Synod Vice President Bill Horne noted that about two-thirds of the voting members at the 2007 Churchwide Assembly had not been at the preceding one. Such may well be the scenario again at the 2009 assembly in Minneapolis. I hope that those just elected to be a part of that deliberative body – especially the lay members – will immerse themselves in study, discussion, prayer and openness to the Holy Spirit over the next 15 months.

Like it or not, the Statement on Human Sexuality and resolutions relating to the rostering of gay persons in committed relationships and the blessing of such unions will dominate floor debate. It happened in 2005, it happened again in 2007, and it will happen in 2009, when the statement is to be voted upon.

Are you familiar with the Lutheran Coalition for Reform (CORE)? Lutherans Concerned North America (LCNA)? The Word Alone Network? The Reconciling In Christ (RIC) movement? If you are, enter the dialog and pray for discernment. If you are not, find your place on the learning curve and start the process of educating yourself, again praying for discernment. Partisans of these organizations and movements will be seeking your vote in Minneapolis. Don’t wait until you get there to find out what perspectives they represent.

Eighty hearings have been scheduled throughout the ELCA’s 65 synods this summer and fall on the Draft Statement. At the only one for Florida-Bahamas, at our assembly, the room was full, but it wasn’t a very big room – about 160 seats. Attendees had been asked to affirm that they had read the whole statement before coming to the hearing, and among those who spoke, it appeared that most had done so.

Having listened in at plenaries of the last two Churchwide Assemblies, I was amazed how little resolution business there was at Daytona Beach. Two items were on the schedule – on becoming a “Book of Faith” synod and on the proposed synod spending plan for the next two years. Both passed overwhelmingly without debate.

One unscheduled resolution was submitted, accepted, presented to the body at the Sunday plenary and, again, near-unanimously approved. It calls on the ELCA’s World Hunger program “to make Haiti a priority in addressing the current food crisis, helping develop long-term local solutions toward sustainability, and persistent advocacy.”

The resolution noted that Haiti is a companion synod of Florida-Bahamas and that “visible support” by World Hunger “is currently lacking in the country of Haiti, offering disproportionate assistance to a country with substantial need.”

I had been asked to submit that resolution by a fellow attendee of the Friday evening workshop on advocacy. I declined, saying that I supported the petition but was not knowledgeable enough about the World Hunger program to speak to it with assurance – and I felt appropriately guilty afterward. I am glad that someone less hesitant was willing to act and that the assembly was so strongly in agreement.

At that same plenary, Cynthia Halvorson, representing the ELCA at the assembly, reported that the World Hunger appeal exceeded its 2007 goal by $2.5 million.
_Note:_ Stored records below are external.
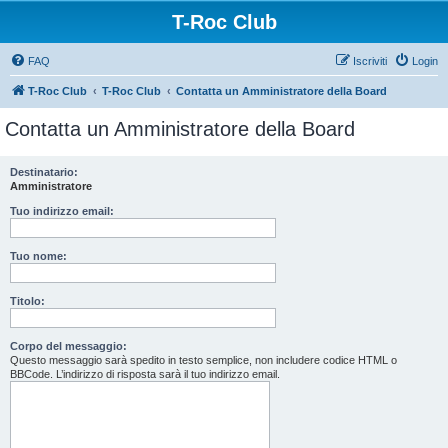
T-Roc Club
FAQ
Iscriviti
Login
T-Roc Club
T-Roc Club
Contatta un Amministratore della Board
Contatta un Amministratore della Board
Destinatario:
Amministratore
Tuo indirizzo email:
Tuo nome:
Titolo:
Corpo del messaggio:
Questo messaggio sarà spedito in testo semplice, non includere codice HTML o
BBCode. L’indirizzo di risposta sarà il tuo indirizzo email.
This year’s Synod Assembly was the first at which youth voting members were seated. Eighteen young people took part. However, no time or place was designated for them to get to know one another, network or caucus on matters that might be brought before the body. Last summer in Chicago a gathering of youth took place concurrently with Churchwide Assembly, and youth delegates were highly visible introducing and speaking to resolutions at plenary sessions. (Not that adults need to pave the way; my congregation sent a youth delegate to Daytona Beach, and he soon bonded with two others he met there and they hung out for the remainder of the assembly.)

I was tickled to learn that the 2011 Churchwide Assembly will in Florida, at the same Marriott property in Orlando where the 2005 one was held. I’ll be there – if not as a delegate, then as a volunteer!